2               FEITEN

2.1         Voor de beoordeling van de klacht gaat de raad, gelet op het klachtdossier uit van de volgende feiten.

2.2         Verweerster staat mevrouw D, zijnde een werkneemster van klaagster, bij in een arbeidsgeschil met klaagster.

2.3         Medio 2018 heeft mediation plaatsgevonden. Voorafgaand aan de mediation hebben partijen een mediation overeenkomst en een “MfN-model Geheimhoudingsverklaring” ondertekend waarin wordt verwezen naar de artikelen 6 en 7 van het MfN- mediationreglement.

2.4         In september 2018 heeft de advocaat van klaagster een ontbindingsverzoek ingediend bij de kantonrechter. Verweerster heeft namens mevrouw D een verweerschrift ingediend. In randnummer 25 van het verweerschrift heeft verweerster het volgende naar voren gebracht:

“(25) Dat de mediation uiteindelijk niet tot een oplossing heeft geleid, is wat [mevrouw D] betreft uiterst jammer te noemen. Echter mocht [klaagster] dit ook in de schoenen van [mevrouw D] willen schuiven, dan geldt dat [mevrouw D] betwist dat de mediation enkel door haar toedoen is mislukt. Voor het slagen van een mediation zijn twee partijen nodig, welke beide water bij de wijn zullen moeten doen.
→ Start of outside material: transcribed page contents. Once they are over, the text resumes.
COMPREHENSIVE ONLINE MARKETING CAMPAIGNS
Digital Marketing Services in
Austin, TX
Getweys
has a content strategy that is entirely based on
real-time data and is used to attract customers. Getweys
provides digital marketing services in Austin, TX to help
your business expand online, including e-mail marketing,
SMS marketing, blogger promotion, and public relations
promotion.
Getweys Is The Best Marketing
Echter als het doel van één van de partijen dan hetzelfde blijft – het beëindigen van het dienstverband – en geen oplossing kan worden gezocht in andere aanwezige richtingen omdat er enkel gedacht wordt in onmogelijkheden, dan is en blijft het lastig om dan enig resultaat in het belang van beide partijen te bereiken.(…)

2.5         De kantonrechter heeft het verzoek tot ontbinding afgewezen. Tegen deze beslissing heeft klaagster hoger beroep ingesteld. In hoger beroep heeft verweerster namens mevrouw D bij het Hof een verweerschrift ingediend. In randnummer 10 van het verweerschrift heeft verweerster het volgende naar voren gebracht:

(10) Vanwege de volgens [klaagster] bestaande verstoorde arbeidsrelatie, wordt mediation voorgesteld. [Mevrouw D] verleent hieraan met de beste bedoelingen haar medewerkingen. Maar zoals te doen gebruikelijk, zijn er voor het bereiken van een oplossing twee partijen nodig. Tot het bereiken van een oplossing wordt dan ook niet gekomen. Wat wellicht logisch is te noemen als enkel oplossingen worden gezien in een einde dienstverband, terwijl dat nu juist voor [mevrouw D] geen oplossing is. Toch zeker ook kijkend naar de onderliggende feiten en omstandigheden. Al zijn er door [mevrouw D] wel in alle redelijkheid mogelijkheden voor oplossingen aangedragen. Maar deze waren allen niet bespreekbaar voor [klaagster].”

2.6         Op 6 mei 2019 heeft klaagster bij de deken van de Orde van Advocaten in het arrondissement Zeeland-West-Brabant (hierna: de deken) een klacht ingediend over verweerster.


3               KLACHT

3.1         De klacht houdt, zakelijk weergegeven, in dat verweerster tuchtrechtelijk verwijtbaar heeft gehandeld als bedoeld in artikel 46 Advocatenwet. Klaagster verwijt verweerster het volgende:

Verweerster heeft zich in het verweerschrift in eerste aanleg en in het verweerschrift in hoger beroep uitgelaten over de inhoud van de mediationgesprekken, terwijl daarover geheimhouding was afgesproken.

4               VERWEER

4.1         Verweerster heeft tegen de klacht verweer gevoerd. De raad zal hierna, waar nodig, op het verweer ingaan.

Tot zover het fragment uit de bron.